◆ Work instructions
In the listing below, find the line containing "<source format=gbr>" and the line containing "G04 Gerber Fmt". Repeat exactly those two lines and every line between them.

◆ Exercise material
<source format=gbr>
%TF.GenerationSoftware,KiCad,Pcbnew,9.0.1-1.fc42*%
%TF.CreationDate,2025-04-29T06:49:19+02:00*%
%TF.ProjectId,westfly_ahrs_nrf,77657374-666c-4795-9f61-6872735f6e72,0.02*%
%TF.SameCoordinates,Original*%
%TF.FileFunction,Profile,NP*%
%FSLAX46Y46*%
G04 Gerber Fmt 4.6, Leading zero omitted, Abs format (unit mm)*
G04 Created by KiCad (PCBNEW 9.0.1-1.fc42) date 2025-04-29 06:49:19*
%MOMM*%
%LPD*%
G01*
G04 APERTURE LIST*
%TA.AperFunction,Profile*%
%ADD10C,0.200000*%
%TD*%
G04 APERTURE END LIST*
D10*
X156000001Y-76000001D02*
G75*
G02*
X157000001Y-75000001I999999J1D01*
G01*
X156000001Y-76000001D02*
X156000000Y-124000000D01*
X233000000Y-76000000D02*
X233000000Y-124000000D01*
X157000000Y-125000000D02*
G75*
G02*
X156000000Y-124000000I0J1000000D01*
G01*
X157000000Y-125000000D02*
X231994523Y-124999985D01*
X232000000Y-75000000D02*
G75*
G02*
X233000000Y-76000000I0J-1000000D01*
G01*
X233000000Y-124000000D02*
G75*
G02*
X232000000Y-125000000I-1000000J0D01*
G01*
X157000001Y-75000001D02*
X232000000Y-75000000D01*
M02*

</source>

---

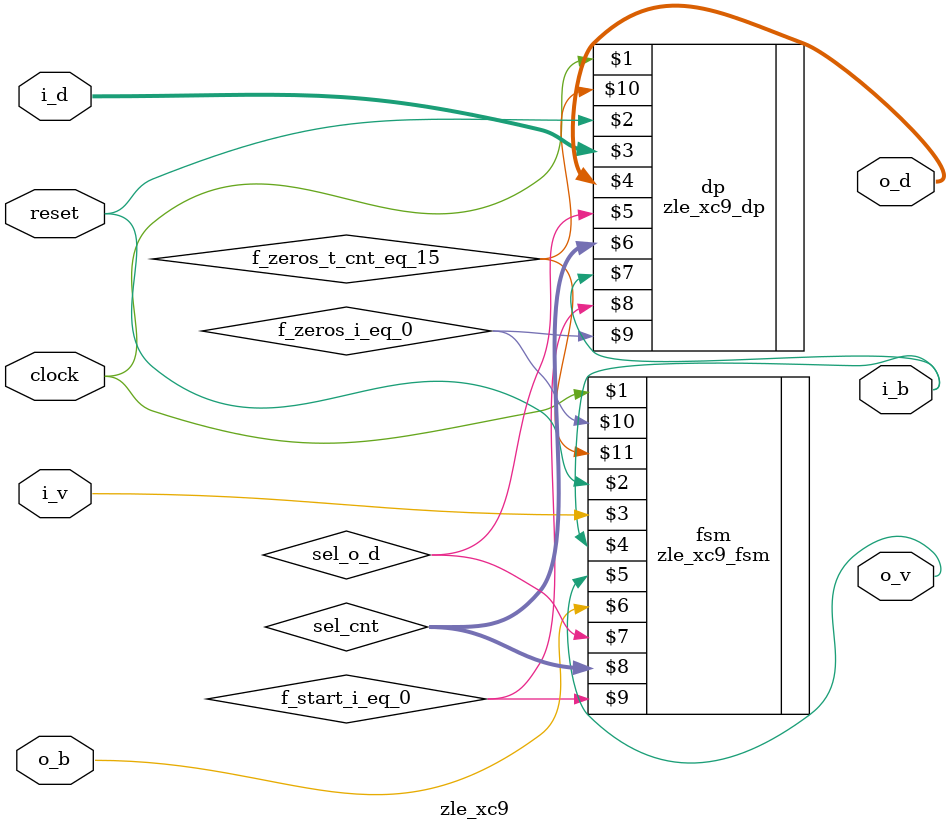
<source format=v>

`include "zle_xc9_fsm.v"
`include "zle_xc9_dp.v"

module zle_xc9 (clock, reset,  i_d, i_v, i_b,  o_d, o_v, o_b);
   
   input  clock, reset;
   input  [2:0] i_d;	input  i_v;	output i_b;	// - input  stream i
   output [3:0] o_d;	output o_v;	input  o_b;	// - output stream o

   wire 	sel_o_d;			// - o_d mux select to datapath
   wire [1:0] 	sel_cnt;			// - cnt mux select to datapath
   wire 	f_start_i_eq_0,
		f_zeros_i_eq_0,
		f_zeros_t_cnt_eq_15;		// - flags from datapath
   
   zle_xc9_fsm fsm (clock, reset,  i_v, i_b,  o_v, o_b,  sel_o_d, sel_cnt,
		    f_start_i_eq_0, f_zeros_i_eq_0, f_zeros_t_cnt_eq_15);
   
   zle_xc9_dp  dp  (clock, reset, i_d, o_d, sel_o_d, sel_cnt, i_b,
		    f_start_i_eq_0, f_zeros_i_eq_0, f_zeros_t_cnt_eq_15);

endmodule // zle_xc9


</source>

◆ Response
<source format=gbr>
%TF.GenerationSoftware,KiCad,Pcbnew,9.0.1-1.fc42*%
%TF.CreationDate,2025-04-29T06:49:19+02:00*%
%TF.ProjectId,westfly_ahrs_nrf,77657374-666c-4795-9f61-6872735f6e72,0.02*%
%TF.SameCoordinates,Original*%
%TF.FileFunction,Profile,NP*%
%FSLAX46Y46*%
G04 Gerber Fmt 4.6, Leading zero omitted, Abs format (unit mm)*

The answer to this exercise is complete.